School Seminar Program
SPHPM seminars are held on Wednesdays from 12pm–1pm in the Ground Floor Conference Rooms at
553 St Kilda Road unless otherwise stated. All are welcome and no RSVP is required.
Enquiries: Associate Professor Anita Wluka +61 3 9903 0994 or SPHPM Reception +61 3 9903 0444.
The polluted brain – how air pollution affects our brains
Dr Tamara Schikowski, IUF–Leibniz Research Institute for Environmental Medicine (Germany)
WEDNESDAY 21 MARCH 2018, 12PM–1PM · Conference Room 2, Ground Floor, 553 St Kilda Road, Melbourne
Ambient outdoor air pollution is ubiquitous and is recognised as a major global public health problem, both in developed and developing countries
Epidemiological studies have linked air pollution exposure mostly to respiratory and cardiovascular diseases. However, there is growing evidence that exposure to air pollution adversely affects neurocognitive function. Fine and ultrafine particulate matter pose a special interest for the brain effects given the capability of very small particles to reach the brain. There is little known about the underlying mechanisms and pathways and two potential pathways have been hypothesized: either over the lung via the blood-brain barrier or via the bulbus olfactorius. This presentation will give an overview of the evidence on air pollution-induced cognitive decline in the elderly. Further, using data from the longitudinal SALIA study (Study on the effect of air pollution on lung function, inflammation and aging), potential pathways will be discussed.
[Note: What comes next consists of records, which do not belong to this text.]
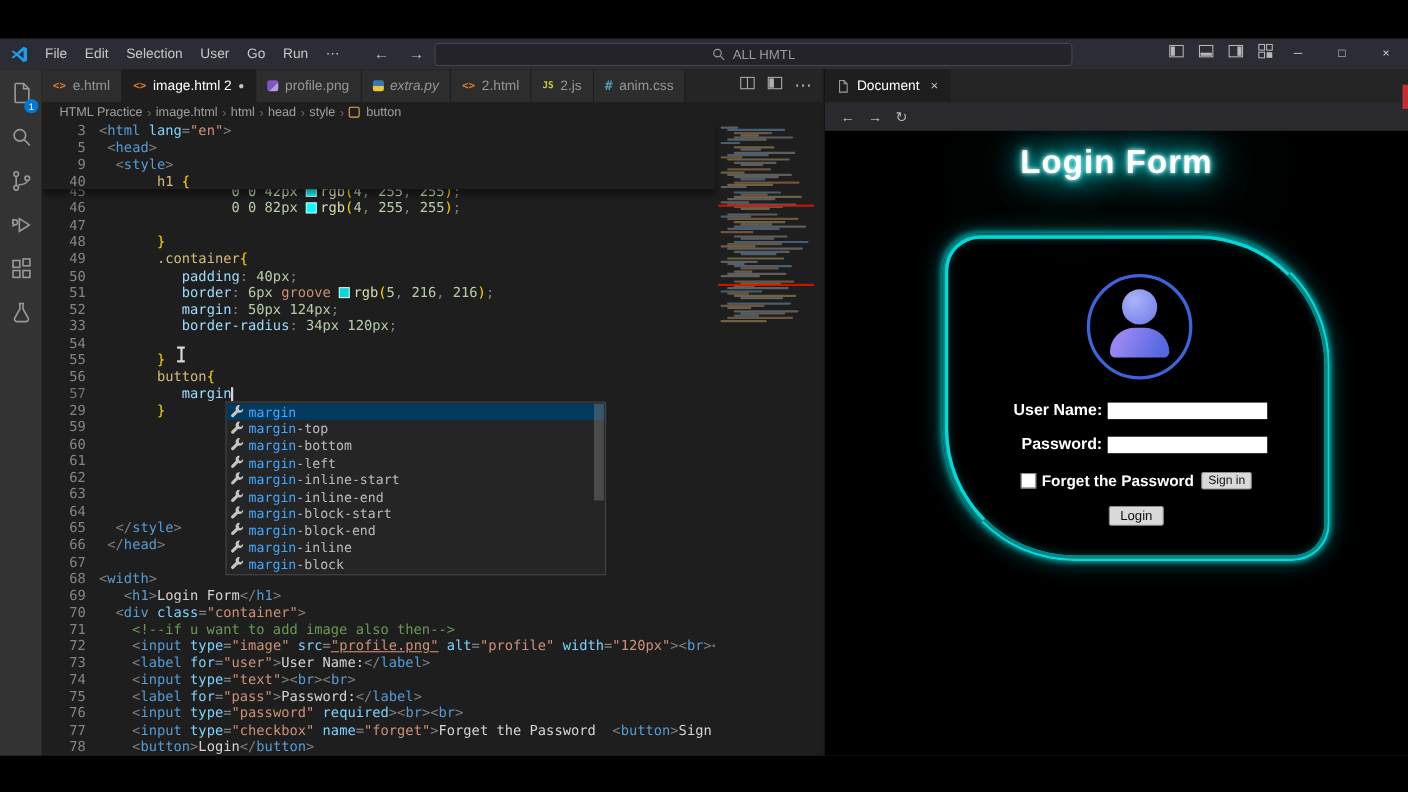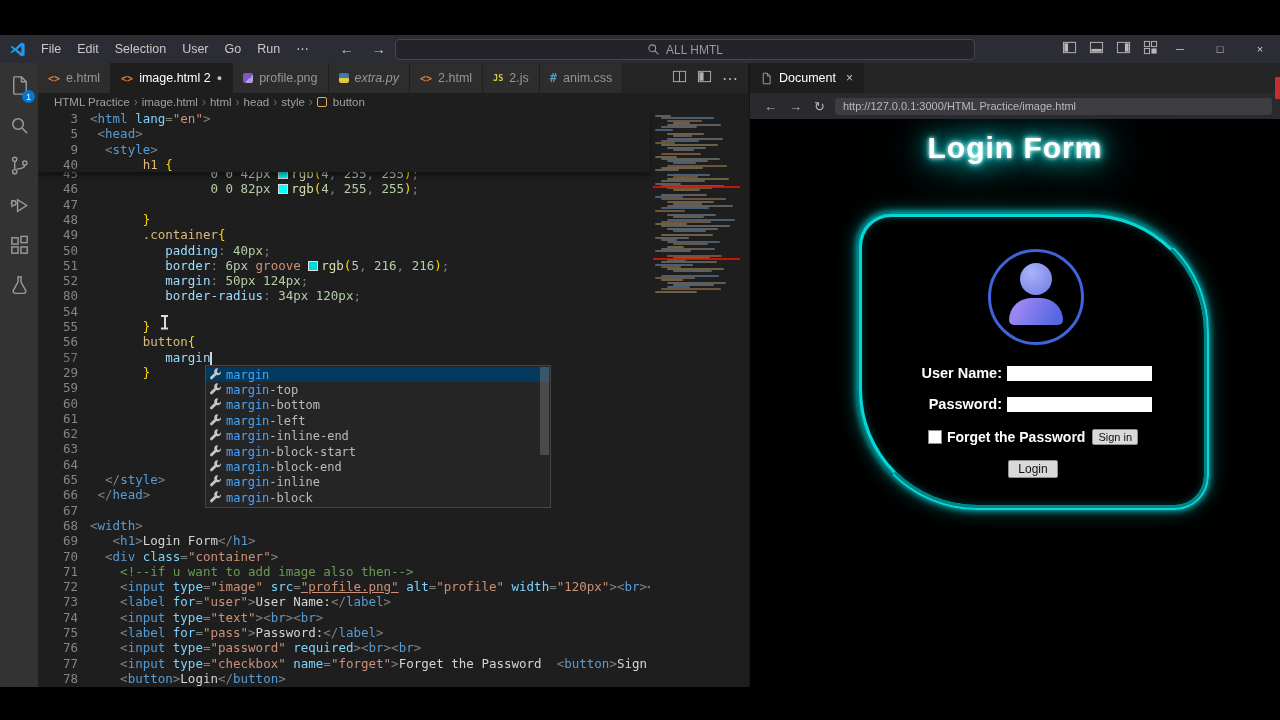--- a/index.html
+++ b/index.html
@@ -462,9 +462,6 @@
               <span class="nav-icon">→</span>
               <span class="nav-icon">↻</span>
             </span>
-          <div class="url-pill">
-            <span>http://127.0.0.1:3000/HTML Practice/image.html</span>
-          </div>
         </div>
         <div class="page">
           <h1 class="page-title">Login Form</h1>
Tamara Schikowski is the head of the research group on 'Environmental epidemiology of lung, brain and skin aging' at the IUF in Duesseldorf. She obtained her PhD in Public Health at the Medical Faculty of the Heinrich-Heine University in Duessedorf, Germany in 2008 and her Master of Public Health and Epidemiology at the Monash University in Melbourne in 2004. Subsequently, she worked as a postdoctoral fellow at the Center for Research in Environmental Epidemiology (CREAL) in Barcelona and the Swiss Tropical and Public Health Institute in Basel.
Her main research is directed at the understanding how long-term exposure to air pollution and other environmental influences can cause diseases in populations, in particular in the elderly. In this context, she has authored over 60 peer-reviewed publications, reviews and book chapters. She is on the editorial board of the International Journal of Hygiene and Environmental Health as well as of the review board of Environmental Perspectives.
The causal effect of education on chronic health conditions: evidence from educational reform in the UK
Professor Michael Shields, ARC Future Fellow, Deputy Director of the Centre for Health Economics at Monash University
WEDNESDAY 11 APRIL 2018, 12PM–1PM · Conference Room 2, Ground Floor, 553 St Kilda Road, Melbourne
Studies using education policy reforms to isolate causal effects of education on health produce mixed evidence. We analyse an unusually large sample and study chronic health conditions. For identification, we use two major education reforms, one that raised the minimum school leaving age and one that affected the broader educational attainment distribution.
Professor Shields' research focuses on applying econometric methods to longitudinal data to answer important policy questions relating to health and wellbeing.